Reasonableness of each party’s behavior:
[36] Rule 24(5) of the FLRs states that:
(5) In deciding whether a party has behaved reasonably or unreasonably, the court shall examine,
(a) the party’s behaviour in relation to the issues from the time they arose, including whether the party made an offer to settle;
(b) the reasonableness of any offer the party made; and
(c) any offer the party withdrew or failed to accept.
[37] The Court finds that the father’s behaviour was unreasonable during the litigation in:
Refusing to give permission for Celeste to travel out of the country with her grandmother;
Refusing to consent to allowing Celeste to attend activities that she really wanted to attend and participate in:
Requiring the mother to bring a motion to register her for a school;
Failing to comply with the Order of Justice Labrosse to use the Family Wizard App; and
Failing to provide costs as ordered by the Court.
[38] His actions lengthened the litigation process and required numerous court motions.
[39] I do not find that the grandmother’s behaviour was unreasonable but rather she made efforts to engage with the father regarding the child’s needs and interests. Unfortunately, the father characterized her efforts as controlling and usurping his role as a parent.
[40] I do note the lack of candour of the grandmother and mother with respect to the incident that precipitated the father’s application. They did not advise the father of this incident where the mother allegedly sexually assaulted her young nephew, but rather he heard about this incident from a third party. The father initiated the application as he was motivated by a concern for his daughter’s welfare.
Bad Faith
[41] Rule 24(8) of the FLRs states:
(8) If a party has acted in bad faith, the court shall decide costs on a full recovery basis and shall order the party to pay them immediately.
[42] I find that the father’s behaviour does not reach the level of bad faith which requires some element of malice or intent to harm. See Harrison v. Harrison, 2015 ONSC 2002. Justice Perkins in S.(C.) v. S.(M.), 2007 CanLII 20279 (ON SC), 38 R.F.L. (6th) 315 (S.C.), defined bad faith as:
[17] …behaviour must be shown to be carried out with intent to inflict financial or emotional harm on the other party or other persons affected by the behaviour.

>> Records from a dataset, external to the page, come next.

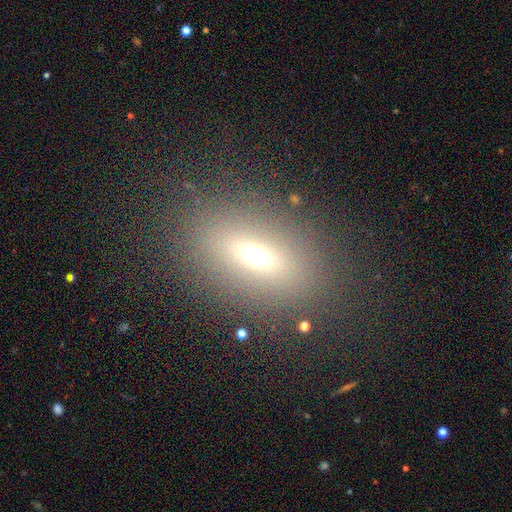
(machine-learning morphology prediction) This is possibly a smooth galaxy (60%). How rounded: likely in between (72%). Merging: clearly none (81%).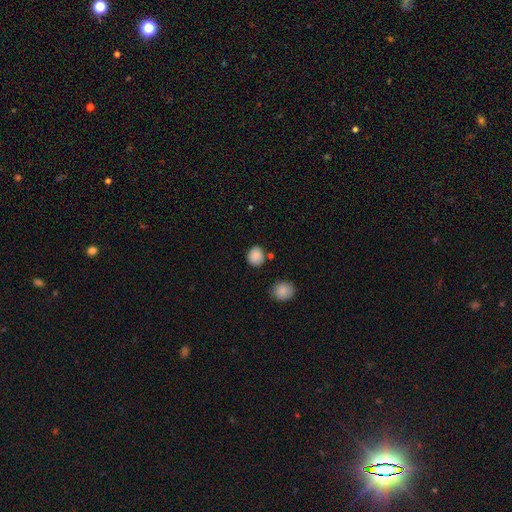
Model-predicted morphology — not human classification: A smooth galaxy with no disk features (87%) that is round (78%). Merging: none (79%).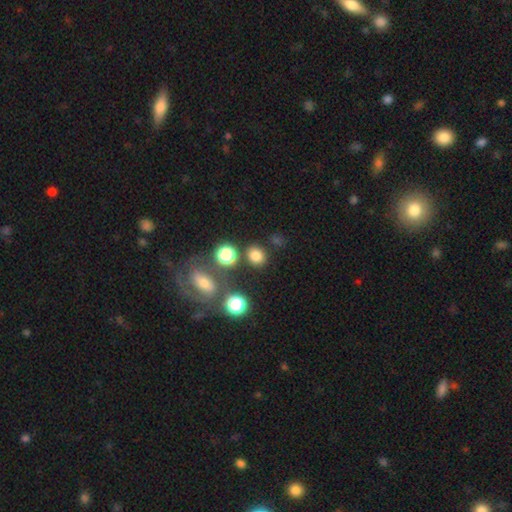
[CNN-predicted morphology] This appears to be a smooth galaxy with no disk features (77%) that is round (72%). Merging: none (80%).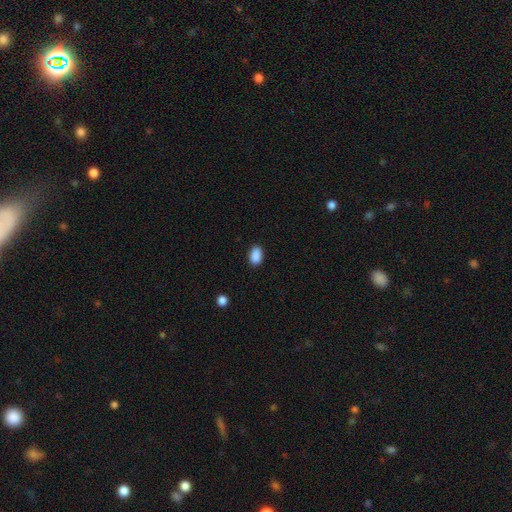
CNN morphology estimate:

[43] The father was motivated for what he perceived as the right to exert his right as a father rather than by malice. His behaviour did not reach the high threshold of egregious behaviour. See S(C.) v. S. (M.).
[44] Although his initial application was well motivated and brought with genuine concern, the litigation became one of high conflict due to the father’s inability to see that the grandmother was an important person in Celeste’s life and was like a mother to her.
[45] The father was motivated by what he believed his parental right and obligation to fight for his daughter was, and certainly there is case law that indicate that parental rights are not easily usurped by grandparents.
[46] Unfortunately, he approached the litigation from a perspective of his parental right rather than what was best for Celeste. That manifested itself in not permitting her to attend activities and forcing the grandmother to bring motions to deal with these issues and trips that would permit Celeste to attend competitions.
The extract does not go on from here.